Loading...

XML

Word

Printable

Details

Type: Enhancement
Resolution: Done
Priority: Major
Fix Version/s: 5.4.0.Final
Affects Version/s: 5.3.0.Final
Component/s: Indexing
Labels:
None

Forum Reference:
https://developer.jboss.org/message/967732
Git Pull Request:
https://github.com/ModeShape/modeshape/pull/1627

Description

Using the lucene index provider and looking at performance, I was noticing that the query performance for VALUE indexes on simple string properties was not performing well. I threw together a small test application which inserts a 1000 nodes into a type with an index on a single string field populating the field with a unique sequence of values so that the cardinality should be really high. The test then does a 1000 searches using that field as the constraint with a random value. Test java code, modeshape config, and CND attached. The results were as followed (Modeshape 5.3.0, Windows 7 x64, Java 1.8.0_91) :

Inserted 1000 in 580 ms.
Searched 1000 nodes 1000 times in 57314 ms.
Deleted 1000 in 25 ms.

Supplied information.
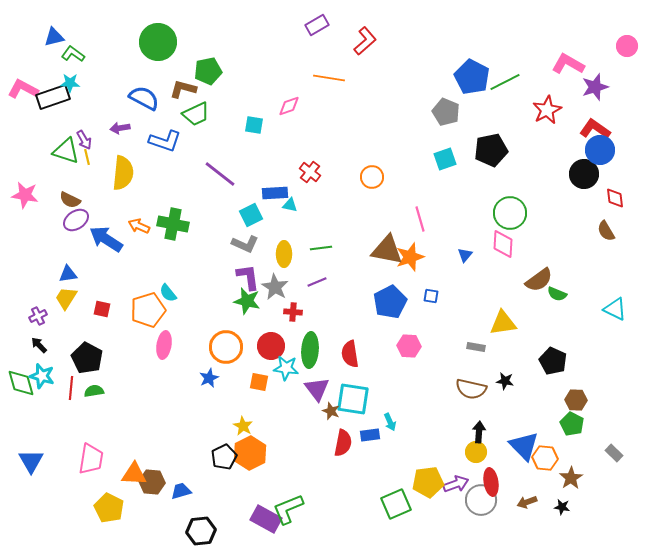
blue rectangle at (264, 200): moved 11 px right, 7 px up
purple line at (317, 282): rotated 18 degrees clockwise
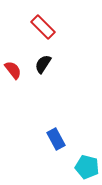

Aim 1. From the ModeShape issue report, extract word for word the part that opens with the words containing "Using the lucene" and closes with "in 57314 ms.".
Aim 2. Summarize the ModeShape issue report in two sentences.

Task answer 1.
Using the lucene index provider and looking at performance, I was noticing that the query performance for VALUE indexes on simple string properties was not performing well. I threw together a small test application which inserts a 1000 nodes into a type with an index on a single string field populating the field with a unique sequence of values so that the cardinality should be really high. The test then does a 1000 searches using that field as the constraint with a random value. Test java code, modeshape config, and CND attached. The results were as followed (Modeshape 5.3.0, Windows 7 x64, Java 1.8.0_91) :

Inserted 1000 in 580 ms.
Searched 1000 nodes 1000 times in 57314 ms.

Task answer 2. This major enhancement for the Indexing component, affecting ModeShape 5.3.0.Final and fixed in 5.4.0.Final, reports that queries on VALUE indexes for simple string properties performed poorly with the Lucene index provider. In a test that inserted 1000 nodes with unique values in an indexed string field and then ran 1000 searches on that field with random values, inserting took 580 ms, searching took 57314 ms, and deleting the 1000 nodes took 25 ms.